Ihre Kinder werden ohnedies niemals krank oder wachen nachts jede Stunde auf, um nach der Mama zu weinen. Und ist der gute Nachwuchs erst einmal in „Day-Care“ oder beim Babysitter, können sich die Mütter nicht nur vollends ihren eigenen Plänen und Hobbies widmen, frei von erkennbaren Zeit- und Gewissensdruck aufgrund der vielen Stunden, die die Kinder fremdbetreut verbringen, nein, die Kinder sind die nächsten paar Folgen in der Serie nicht mehr existent.

Ein reales Mütterbild? Sagen wir es einmal so: Wären es Dokumentationen, dann wären McDreamy und Mike Delfino statt spektakulär und tragisch aus dem Leben zu scheiden einfach nur langsam älter, fett und häßlich geworden.

Und wie sieht es bei mir als berufstätiger Mutter im Dauerspagat zwischen Haushalt und Beruf aus?

5.30 Uhr: Ich springe frisch und gut gelaunt aus dem Bett und freue mich auf einen neuen Tag, oder ich versuche zumindest irgendwie in die Senkrechte zu kommen, selbst wenn die Gelenke knarren und sich die Augen nicht öffnen lassen. Der Ablauf des Morgens ist durchgeplant. Schaffe ich es im Zeitplan zu bleiben bis die Kinder aufstehen, bin ich also hochmotiviert und harre dem gemeinsamen Frühstück und der im Büro auf mich wartenden Aufgaben.
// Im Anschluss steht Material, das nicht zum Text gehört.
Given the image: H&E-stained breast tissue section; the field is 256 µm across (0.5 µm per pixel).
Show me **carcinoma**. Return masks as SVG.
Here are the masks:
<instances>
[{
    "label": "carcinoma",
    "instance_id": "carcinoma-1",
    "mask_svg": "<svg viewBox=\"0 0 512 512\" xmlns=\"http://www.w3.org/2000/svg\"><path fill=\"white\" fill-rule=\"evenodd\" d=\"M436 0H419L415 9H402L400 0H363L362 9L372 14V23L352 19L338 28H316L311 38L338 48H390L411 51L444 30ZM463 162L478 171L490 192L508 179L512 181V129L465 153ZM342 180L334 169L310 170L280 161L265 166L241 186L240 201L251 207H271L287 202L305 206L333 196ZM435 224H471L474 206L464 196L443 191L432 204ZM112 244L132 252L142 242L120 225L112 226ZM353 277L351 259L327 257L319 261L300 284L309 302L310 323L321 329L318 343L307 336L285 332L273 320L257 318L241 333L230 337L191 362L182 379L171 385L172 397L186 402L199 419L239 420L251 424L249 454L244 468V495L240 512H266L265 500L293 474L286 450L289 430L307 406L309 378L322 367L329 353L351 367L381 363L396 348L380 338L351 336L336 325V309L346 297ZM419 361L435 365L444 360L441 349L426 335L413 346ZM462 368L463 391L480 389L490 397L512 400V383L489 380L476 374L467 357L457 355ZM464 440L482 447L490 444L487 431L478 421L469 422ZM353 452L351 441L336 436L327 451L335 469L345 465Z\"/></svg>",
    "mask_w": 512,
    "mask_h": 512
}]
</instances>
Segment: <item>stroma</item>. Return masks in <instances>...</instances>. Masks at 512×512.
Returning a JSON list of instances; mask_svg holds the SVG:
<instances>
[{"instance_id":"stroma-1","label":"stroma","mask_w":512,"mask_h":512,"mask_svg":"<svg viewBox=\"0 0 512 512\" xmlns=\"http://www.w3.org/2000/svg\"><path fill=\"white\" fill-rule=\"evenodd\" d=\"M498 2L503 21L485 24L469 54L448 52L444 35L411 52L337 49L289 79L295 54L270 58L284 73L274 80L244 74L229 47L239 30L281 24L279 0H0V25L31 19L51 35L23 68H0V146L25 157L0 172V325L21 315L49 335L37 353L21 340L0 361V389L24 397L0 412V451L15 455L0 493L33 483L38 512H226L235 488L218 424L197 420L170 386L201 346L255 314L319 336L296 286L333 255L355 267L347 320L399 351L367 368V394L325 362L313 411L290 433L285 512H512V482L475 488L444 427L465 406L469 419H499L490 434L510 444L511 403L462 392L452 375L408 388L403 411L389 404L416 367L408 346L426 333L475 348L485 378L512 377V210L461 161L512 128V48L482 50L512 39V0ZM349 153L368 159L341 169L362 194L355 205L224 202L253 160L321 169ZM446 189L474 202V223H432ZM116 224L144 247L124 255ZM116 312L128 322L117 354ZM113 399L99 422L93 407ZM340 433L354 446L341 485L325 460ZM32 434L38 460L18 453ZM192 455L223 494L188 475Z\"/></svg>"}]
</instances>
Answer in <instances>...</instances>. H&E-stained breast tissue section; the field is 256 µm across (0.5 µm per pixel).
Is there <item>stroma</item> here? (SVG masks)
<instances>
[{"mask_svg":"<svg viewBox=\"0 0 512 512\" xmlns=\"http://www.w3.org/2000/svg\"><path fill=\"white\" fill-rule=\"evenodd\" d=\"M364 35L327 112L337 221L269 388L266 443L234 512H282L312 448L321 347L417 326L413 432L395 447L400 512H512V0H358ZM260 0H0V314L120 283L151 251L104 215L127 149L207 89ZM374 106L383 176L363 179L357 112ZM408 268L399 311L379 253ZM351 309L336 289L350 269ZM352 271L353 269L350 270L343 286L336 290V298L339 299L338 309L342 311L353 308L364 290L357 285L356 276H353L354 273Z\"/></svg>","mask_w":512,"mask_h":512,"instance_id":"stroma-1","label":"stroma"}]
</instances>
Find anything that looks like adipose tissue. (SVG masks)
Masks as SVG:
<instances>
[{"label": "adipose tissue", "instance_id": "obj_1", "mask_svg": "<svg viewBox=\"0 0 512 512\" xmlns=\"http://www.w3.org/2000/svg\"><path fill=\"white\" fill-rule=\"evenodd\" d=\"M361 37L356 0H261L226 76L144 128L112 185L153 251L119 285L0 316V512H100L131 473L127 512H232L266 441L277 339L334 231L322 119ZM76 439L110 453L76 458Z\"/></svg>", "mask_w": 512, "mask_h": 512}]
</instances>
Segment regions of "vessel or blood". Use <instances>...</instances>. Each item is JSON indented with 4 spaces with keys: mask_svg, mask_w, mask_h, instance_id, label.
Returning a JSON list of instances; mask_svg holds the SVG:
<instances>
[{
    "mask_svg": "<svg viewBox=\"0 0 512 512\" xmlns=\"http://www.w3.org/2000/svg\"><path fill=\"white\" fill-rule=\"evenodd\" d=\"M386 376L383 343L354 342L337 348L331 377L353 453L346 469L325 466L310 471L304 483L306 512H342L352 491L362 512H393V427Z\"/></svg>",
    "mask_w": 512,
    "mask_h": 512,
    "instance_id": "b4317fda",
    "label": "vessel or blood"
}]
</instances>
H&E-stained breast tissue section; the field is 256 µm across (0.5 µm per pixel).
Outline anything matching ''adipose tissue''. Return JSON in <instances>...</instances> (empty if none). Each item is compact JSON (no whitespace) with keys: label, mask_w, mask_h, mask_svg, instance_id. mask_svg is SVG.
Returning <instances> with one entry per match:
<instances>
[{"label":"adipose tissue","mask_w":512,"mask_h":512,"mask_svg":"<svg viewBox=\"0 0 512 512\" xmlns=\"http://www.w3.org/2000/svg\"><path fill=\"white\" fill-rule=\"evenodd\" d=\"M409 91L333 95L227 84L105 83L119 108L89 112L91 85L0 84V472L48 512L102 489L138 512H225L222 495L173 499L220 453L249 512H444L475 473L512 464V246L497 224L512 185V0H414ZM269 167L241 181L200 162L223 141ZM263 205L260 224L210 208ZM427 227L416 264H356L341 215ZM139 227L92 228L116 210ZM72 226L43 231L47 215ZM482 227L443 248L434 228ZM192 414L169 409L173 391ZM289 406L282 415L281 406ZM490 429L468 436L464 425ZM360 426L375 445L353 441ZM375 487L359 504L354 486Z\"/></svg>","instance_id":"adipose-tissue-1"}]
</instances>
Ja, ich arbeite gerne, weil sich meine Tätigkeit und meine Interessen überschneiden und die Unterhaltungen und Problemstellungen in der Arbeit eine wunderbare Abwechslung zum Umgang mit meinen beiden kleinen Schätzen darstellen.

7:00 Uhr: Die Kinder sitzen beim Frühstückstisch und es gibt ein epochales Drama, weil

  • der Trinkbecher nicht die richtige Farbe hat
  • die Mama die Treppe als erste hinunter gegangen ist
  • es jetzt völlig unerwartet Frühstück gibt, statt mindestens ein Buch vorgelesen zu bekommen
  • die Mama ins Müsli zu viel/zu wenig/überhaupt Milch geschüttet hat

Ja, ich arbeite gerne, aber besonders an Arbeitstagen fühle ich mich durch solche Zwischenfälle gar nicht so cool wie eine der Serienmütter, sondern minütlich um Jahre alternd, vor dem Frühstück schon wieder totmüde und vor allem über alle Maßen genervt.

8:45 Uhr: Wenn jetzt der Zug pünktlich ist/Verspätung hat, werde ich selbst zur Dampflok, weil ich nämlich gerade erst zum Bahnhof hetze/es einmal geschafft habe, pünktlich am Bahnsteig anzukommen

Wie ich es auch drehe und wende: Von einer Serienmutter bin ich meilenweit entfernt, aber immerhin gibt es bei mir zu Hause Drama in Serie.